■ **WHAT THIS TASK INVOLVES**
The number of lines in the entries below holding the word "Elixir" is all that is needed here.

※ ※ ※

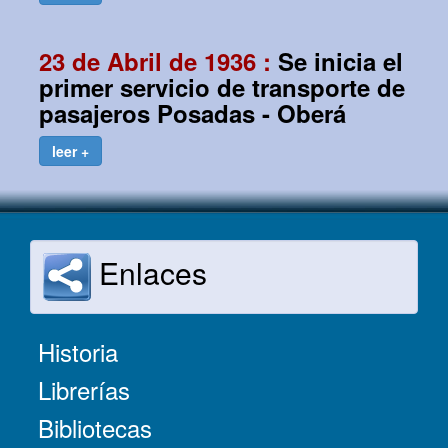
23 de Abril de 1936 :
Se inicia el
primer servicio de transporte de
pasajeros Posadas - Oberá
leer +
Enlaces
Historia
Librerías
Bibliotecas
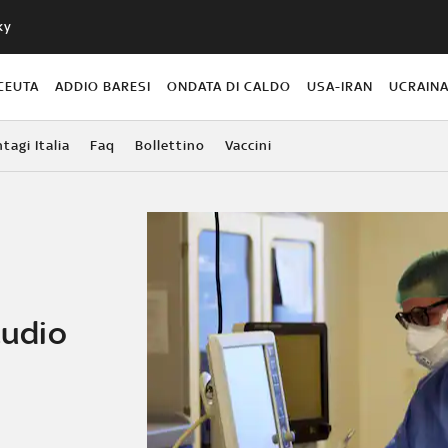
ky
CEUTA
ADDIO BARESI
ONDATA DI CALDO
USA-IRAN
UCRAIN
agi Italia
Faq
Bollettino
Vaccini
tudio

※ ※ ※

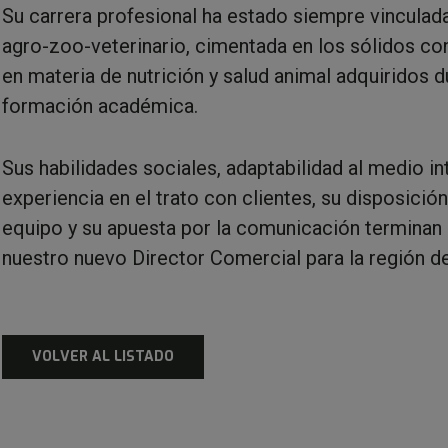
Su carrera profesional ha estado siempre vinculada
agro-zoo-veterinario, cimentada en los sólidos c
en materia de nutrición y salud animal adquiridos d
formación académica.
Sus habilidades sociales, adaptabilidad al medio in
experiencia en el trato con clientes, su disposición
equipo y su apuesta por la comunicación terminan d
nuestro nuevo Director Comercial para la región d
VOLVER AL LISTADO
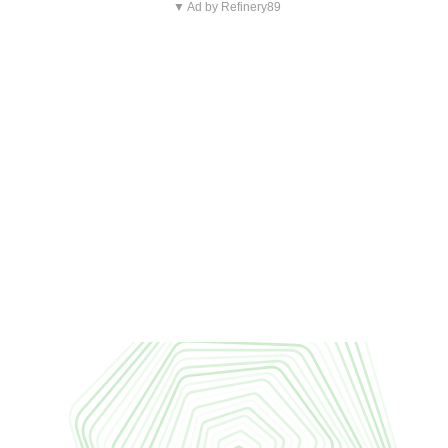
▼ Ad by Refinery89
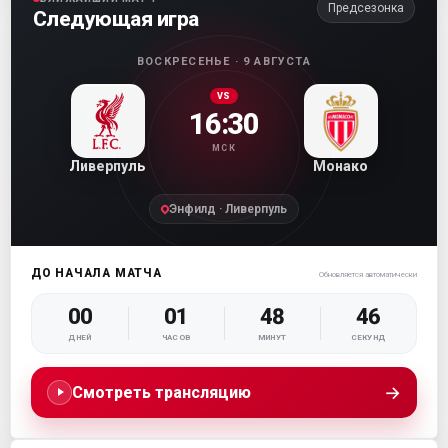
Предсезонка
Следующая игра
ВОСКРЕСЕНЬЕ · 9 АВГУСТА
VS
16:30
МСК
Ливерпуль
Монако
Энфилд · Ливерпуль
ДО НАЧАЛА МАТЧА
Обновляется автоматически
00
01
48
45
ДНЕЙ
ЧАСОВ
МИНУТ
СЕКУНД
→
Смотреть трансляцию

※ ※ ※

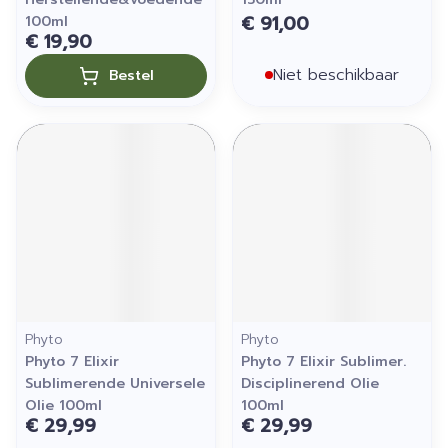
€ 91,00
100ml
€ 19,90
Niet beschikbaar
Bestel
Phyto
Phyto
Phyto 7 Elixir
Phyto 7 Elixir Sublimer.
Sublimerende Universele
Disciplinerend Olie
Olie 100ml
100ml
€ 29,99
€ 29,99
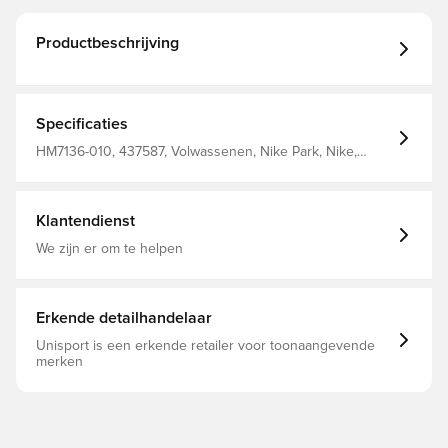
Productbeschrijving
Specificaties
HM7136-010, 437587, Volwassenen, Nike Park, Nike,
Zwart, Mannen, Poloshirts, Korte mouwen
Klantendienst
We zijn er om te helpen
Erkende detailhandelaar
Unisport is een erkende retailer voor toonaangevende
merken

※ ※ ※

■ **ANSWER FOR THIS EXERCISE**
2